When a GPU is available, Runtime Security offloads its primary inference workloads (prompt injection detection and refusal detection) to the GPU, which significantly reduces CPU requirements compared to CPU-only deployments. CPU is still important though, as some processing continues to run there. PII detection with context enabled is the most notable example and can become a bottleneck on large payloads if the instance is CPU-starved.

- **GPU**: 1 per instance
- **CPU**: 4-6 vCPUs per instance (4 minimum; 6 if PII detection with context is enabled and you expect large payloads)
- **Memory**: 6 GB per instance
- Set `OMP_NUM_THREADS` to match the CPU allocation


### Health Checks

Runtime Security exposes a `/readiness` endpoint on port `8000` that returns a `200` status code only after the service has fully started and is ready to process requests. This endpoint can be used to integrate with the health check mechanism of your container runtime or orchestration platform.

### Kubernetes

#### OMP_NUM_THREADS

Setting OMP_NUM_THREADS
In Kubernetes, a Runtime Security instance may detect all CPUs on the underlying node rather than just the CPUs allocated to its pod. This can cause the service to spawn more threads than it has resources for, leading to contention and degraded performance. Always set the `OMP_NUM_THREADS` environment variable to match the number of CPUs allocated to each pod.

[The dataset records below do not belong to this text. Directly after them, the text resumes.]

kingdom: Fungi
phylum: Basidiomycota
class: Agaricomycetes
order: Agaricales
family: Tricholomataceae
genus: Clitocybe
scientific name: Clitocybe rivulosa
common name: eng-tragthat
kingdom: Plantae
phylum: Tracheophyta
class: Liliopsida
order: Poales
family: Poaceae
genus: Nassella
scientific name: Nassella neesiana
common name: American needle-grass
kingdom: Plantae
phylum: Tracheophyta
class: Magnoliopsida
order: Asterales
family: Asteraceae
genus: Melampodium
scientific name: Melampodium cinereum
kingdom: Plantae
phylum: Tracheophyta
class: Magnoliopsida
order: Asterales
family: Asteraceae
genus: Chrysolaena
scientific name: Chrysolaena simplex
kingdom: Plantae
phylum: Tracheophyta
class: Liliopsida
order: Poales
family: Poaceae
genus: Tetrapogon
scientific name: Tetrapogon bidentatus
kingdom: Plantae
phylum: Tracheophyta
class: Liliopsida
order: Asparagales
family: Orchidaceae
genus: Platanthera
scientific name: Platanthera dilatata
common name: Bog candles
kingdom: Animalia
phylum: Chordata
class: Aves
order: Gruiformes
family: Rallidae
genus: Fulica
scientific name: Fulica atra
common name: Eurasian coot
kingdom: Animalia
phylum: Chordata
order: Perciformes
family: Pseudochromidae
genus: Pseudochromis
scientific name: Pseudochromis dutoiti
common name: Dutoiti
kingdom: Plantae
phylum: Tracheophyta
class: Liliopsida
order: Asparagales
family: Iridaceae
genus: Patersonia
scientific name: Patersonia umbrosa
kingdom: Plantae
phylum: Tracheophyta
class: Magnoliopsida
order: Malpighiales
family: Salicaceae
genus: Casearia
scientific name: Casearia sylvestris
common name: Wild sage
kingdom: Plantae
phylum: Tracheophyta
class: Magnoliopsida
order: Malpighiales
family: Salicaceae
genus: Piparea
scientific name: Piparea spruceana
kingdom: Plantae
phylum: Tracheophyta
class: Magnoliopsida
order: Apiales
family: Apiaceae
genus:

#### Resource Configuration

The following snippets show per-container resource configuration for a single replica.

**CPU-Only**

```yaml
resources:
  requests:
    cpu: 8
    memory: 6144Mi
  limits:
    memory: 6144Mi
env:
  - name: OMP_NUM_THREADS
    value: "8"
```

**GPU**

```yaml
resources:
  requests:
    cpu: 4
    memory: 6144Mi
  limits:
    memory: 6144Mi
    nvidia.com/gpu: 1
env:
  - name: OMP_NUM_THREADS
    value: "4"
```

#### Replica Count

To determine how many replicas to run, divide the available CPU on your node by the per-replica CPU allocation. For example, a Standard_D32_v3 node (32 vCPUs) can fit 4 replicas at 8 CPUs each for a CPU-only deployment.

#### Health Probes

We recommend configuring a **readiness probe** for Runtime Security deployments. The readiness probe ensures that pods are only added to the load balancer once they are fully initialized and ready to serve requests.

```yaml
readinessProbe:
  httpGet:
    path: /readiness
    port: 8000
  initialDelaySeconds: 30
  periodSeconds: 10
  failureThreshold: 3
```

Because the `/readiness` endpoint only reports healthy once the service is fully initialized, it also covers the startup case. A separate startup probe is not required.

Liveness Probes
We do not recommend configuring a liveness probe for Runtime Security. A liveness probe failure will restart the pod, which could unnecessarily terminate a pod that is simply processing a long-running request. The readiness probe is sufficient to remove unresponsive pods from the load balancer without disrupting in-flight requests.